PROBLEM: Extract all of the data and reproduce it precisely.

Collected data:
——————————

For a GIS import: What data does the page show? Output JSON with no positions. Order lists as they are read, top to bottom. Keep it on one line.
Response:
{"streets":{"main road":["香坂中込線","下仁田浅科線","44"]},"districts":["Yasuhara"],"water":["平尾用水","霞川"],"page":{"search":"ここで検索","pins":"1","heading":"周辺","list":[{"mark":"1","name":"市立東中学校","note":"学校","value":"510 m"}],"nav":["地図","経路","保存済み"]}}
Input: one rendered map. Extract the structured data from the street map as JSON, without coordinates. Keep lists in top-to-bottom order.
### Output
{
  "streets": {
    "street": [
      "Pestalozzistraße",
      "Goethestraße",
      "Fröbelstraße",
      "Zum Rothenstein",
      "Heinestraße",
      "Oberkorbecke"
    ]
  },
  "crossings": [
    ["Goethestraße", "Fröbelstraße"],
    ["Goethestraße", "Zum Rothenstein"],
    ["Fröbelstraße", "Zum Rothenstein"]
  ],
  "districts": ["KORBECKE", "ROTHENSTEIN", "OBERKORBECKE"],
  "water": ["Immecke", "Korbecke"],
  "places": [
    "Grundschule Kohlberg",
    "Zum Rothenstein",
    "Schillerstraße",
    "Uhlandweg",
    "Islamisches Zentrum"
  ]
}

——————————

TASK RESPONSE:
For a GIS import: What data does the page show? Output JSON with no positions. Order lists as they are read, top to bottom. Keep it on one line.
Response:
{"streets":{"main road":["香坂中込線","下仁田浅科線","44"]},"districts":["Yasuhara"],"water":["平尾用水","霞川"],"page":{"search":"ここで検索","pins":"1","heading":"周辺","list":[{"mark":"1","name":"市立東中学校","note":"学校","value":"510 m"}],"nav":["地図","経路","保存済み"]}}
Input: one rendered map. Extract the structured data from the street map as JSON, without coordinates. Keep lists in top-to-bottom order.
### Output
{
  "streets": {
    "street": [
      "Pestalozzistraße",
      "Goethestraße",
      "Fröbelstraße",
      "Zum Rothenstein",
      "Heinestraße",
      "Oberkorbecke"
    ]
  },
  "crossings": [
    ["Goethestraße", "Fröbelstraße"],
    ["Goethestraße", "Zum Rothenstein"],
    ["Fröbelstraße", "Zum Rothenstein"]
  ],
  "districts": ["KORBECKE", "ROTHENSTEIN", "OBERKORBECKE"],
  "water": ["Immecke", "Korbecke"],
  "places": [
    "Grundschule Kohlberg",
    "Zum Rothenstein",
    "Schillerstraße",
    "Uhlandweg",
    "Islamisches Zentrum"
  ]
}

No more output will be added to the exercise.